**SUPPLIED RECORDS**.
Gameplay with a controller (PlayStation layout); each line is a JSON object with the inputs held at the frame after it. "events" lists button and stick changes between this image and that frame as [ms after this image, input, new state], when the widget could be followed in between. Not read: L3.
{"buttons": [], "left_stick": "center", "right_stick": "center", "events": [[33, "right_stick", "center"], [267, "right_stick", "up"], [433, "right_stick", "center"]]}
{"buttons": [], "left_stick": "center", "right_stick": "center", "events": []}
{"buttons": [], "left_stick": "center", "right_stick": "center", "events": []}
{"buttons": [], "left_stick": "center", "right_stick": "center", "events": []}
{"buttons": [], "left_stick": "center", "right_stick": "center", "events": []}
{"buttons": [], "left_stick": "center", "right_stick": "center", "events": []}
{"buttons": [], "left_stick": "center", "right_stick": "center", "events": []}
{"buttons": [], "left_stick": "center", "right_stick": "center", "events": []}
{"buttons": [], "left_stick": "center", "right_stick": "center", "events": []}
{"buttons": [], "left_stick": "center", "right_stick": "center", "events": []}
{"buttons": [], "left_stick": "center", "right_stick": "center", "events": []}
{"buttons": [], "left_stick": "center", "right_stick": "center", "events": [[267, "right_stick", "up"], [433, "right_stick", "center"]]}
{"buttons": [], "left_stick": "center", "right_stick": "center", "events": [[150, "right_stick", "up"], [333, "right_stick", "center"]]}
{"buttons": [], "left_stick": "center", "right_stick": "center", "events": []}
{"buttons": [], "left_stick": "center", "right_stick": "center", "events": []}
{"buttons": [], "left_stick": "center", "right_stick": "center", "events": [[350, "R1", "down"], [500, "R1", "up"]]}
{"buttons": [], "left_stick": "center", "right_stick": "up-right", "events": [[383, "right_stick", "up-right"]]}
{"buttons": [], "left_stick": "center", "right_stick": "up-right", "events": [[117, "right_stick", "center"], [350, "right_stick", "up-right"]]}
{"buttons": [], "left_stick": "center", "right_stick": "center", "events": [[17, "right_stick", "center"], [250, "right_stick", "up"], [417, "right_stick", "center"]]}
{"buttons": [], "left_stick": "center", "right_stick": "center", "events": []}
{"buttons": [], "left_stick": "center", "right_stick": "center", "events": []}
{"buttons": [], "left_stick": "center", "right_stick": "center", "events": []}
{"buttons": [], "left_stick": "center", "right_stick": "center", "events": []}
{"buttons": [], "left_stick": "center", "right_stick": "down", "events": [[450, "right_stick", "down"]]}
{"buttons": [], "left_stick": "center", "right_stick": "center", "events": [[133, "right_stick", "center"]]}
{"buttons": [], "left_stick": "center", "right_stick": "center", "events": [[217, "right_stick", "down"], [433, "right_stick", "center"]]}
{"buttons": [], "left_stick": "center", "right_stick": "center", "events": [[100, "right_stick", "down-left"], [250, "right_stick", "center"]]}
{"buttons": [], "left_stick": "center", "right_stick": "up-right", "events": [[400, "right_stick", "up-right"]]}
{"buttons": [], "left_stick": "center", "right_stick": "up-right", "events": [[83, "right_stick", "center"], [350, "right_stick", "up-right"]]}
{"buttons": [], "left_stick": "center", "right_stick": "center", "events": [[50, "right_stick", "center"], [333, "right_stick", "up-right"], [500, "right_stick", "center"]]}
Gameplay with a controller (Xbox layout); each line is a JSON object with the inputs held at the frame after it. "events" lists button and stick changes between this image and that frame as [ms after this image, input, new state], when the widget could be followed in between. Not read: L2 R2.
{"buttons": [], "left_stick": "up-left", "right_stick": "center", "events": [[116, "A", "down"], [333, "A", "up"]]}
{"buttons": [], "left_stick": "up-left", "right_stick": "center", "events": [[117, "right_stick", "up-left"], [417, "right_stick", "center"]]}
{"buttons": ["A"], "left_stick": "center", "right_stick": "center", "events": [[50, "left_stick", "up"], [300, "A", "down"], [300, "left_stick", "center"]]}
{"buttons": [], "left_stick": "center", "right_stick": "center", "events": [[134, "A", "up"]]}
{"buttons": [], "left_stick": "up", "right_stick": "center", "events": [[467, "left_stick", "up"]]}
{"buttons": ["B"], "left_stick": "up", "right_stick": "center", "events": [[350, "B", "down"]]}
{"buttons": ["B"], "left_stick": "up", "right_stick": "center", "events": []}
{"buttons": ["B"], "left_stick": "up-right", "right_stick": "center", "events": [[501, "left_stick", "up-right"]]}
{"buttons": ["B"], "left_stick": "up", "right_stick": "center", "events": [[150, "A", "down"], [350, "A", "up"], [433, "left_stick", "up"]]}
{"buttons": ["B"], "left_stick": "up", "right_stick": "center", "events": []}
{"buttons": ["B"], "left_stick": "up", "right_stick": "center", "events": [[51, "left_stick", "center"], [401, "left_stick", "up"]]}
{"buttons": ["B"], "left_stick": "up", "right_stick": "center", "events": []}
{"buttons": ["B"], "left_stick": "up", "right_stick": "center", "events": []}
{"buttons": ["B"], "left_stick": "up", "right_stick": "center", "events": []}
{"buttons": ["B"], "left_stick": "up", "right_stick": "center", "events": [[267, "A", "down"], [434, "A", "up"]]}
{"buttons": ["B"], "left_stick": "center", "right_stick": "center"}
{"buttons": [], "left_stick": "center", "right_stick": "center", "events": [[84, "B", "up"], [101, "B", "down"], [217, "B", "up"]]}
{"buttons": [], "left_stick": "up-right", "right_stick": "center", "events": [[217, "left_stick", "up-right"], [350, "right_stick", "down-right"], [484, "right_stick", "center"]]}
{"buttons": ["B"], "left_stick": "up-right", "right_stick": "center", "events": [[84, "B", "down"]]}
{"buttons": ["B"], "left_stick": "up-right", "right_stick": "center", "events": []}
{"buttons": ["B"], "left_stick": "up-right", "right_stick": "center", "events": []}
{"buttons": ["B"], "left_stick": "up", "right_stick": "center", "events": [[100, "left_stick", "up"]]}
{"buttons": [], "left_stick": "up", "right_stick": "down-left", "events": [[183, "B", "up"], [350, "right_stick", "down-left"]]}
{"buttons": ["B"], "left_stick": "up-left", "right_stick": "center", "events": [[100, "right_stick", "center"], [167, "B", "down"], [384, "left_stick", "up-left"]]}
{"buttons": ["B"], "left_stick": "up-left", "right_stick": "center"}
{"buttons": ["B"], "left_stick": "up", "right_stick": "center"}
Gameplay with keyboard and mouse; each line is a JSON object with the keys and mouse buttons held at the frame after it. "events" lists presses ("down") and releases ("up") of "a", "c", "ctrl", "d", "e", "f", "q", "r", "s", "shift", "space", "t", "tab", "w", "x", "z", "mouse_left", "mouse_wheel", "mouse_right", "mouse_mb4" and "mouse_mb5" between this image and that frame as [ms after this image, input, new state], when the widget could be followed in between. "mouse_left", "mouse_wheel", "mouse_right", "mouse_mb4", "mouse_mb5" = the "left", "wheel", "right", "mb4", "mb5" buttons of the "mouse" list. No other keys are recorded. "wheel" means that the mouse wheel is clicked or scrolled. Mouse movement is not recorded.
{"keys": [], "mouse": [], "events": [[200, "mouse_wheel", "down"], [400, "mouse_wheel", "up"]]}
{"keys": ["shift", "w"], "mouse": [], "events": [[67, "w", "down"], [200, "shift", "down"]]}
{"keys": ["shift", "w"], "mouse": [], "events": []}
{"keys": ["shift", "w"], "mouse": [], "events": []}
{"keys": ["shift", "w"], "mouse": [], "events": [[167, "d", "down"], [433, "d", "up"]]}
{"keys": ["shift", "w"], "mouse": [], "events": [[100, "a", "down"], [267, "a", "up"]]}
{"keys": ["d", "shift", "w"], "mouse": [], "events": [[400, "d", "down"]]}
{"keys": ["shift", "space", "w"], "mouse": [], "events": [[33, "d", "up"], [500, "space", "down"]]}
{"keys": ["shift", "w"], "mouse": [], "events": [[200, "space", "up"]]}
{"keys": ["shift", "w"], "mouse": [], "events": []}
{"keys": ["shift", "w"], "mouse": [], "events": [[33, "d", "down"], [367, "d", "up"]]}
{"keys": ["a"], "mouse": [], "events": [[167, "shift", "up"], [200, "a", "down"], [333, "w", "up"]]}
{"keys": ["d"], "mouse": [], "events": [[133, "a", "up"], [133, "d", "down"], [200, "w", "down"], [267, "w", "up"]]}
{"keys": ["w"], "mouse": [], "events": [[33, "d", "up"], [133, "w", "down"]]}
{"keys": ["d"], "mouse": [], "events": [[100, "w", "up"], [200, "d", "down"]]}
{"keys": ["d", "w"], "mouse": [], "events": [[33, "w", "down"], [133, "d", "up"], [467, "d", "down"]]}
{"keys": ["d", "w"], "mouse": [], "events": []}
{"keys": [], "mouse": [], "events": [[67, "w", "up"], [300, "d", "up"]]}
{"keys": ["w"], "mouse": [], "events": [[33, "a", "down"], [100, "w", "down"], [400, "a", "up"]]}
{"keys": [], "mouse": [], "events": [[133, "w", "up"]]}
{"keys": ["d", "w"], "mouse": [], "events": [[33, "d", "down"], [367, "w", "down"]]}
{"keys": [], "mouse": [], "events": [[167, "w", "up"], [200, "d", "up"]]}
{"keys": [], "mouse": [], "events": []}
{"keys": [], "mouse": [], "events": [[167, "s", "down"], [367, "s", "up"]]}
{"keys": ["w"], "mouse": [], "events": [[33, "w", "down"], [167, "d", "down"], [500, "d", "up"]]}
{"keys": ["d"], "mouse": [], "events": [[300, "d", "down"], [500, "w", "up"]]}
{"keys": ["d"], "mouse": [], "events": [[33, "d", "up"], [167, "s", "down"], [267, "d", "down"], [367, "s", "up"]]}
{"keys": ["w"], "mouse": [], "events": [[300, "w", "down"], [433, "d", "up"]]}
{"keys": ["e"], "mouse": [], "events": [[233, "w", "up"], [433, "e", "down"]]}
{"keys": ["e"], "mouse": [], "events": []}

**BRIEF**.
Show all lines above containing "space".

**TASK SOLUTION**.
Gameplay with keyboard and mouse; each line is a JSON object with the keys and mouse buttons held at the frame after it. "events" lists presses ("down") and releases ("up") of "a", "c", "ctrl", "d", "e", "f", "q", "r", "s", "shift", "space", "t", "tab", "w", "x", "z", "mouse_left", "mouse_wheel", "mouse_right", "mouse_mb4" and "mouse_mb5" between this image and that frame as [ms after this image, input, new state], when the widget could be followed in between. "mouse_left", "mouse_wheel", "mouse_right", "mouse_mb4", "mouse_mb5" = the "left", "wheel", "right", "mb4", "mb5" buttons of the "mouse" list. No other keys are recorded. "wheel" means that the mouse wheel is clicked or scrolled. Mouse movement is not recorded.
{"keys": ["shift", "space", "w"], "mouse": [], "events": [[33, "d", "up"], [500, "space", "down"]]}
{"keys": ["shift", "w"], "mouse": [], "events": [[200, "space", "up"]]}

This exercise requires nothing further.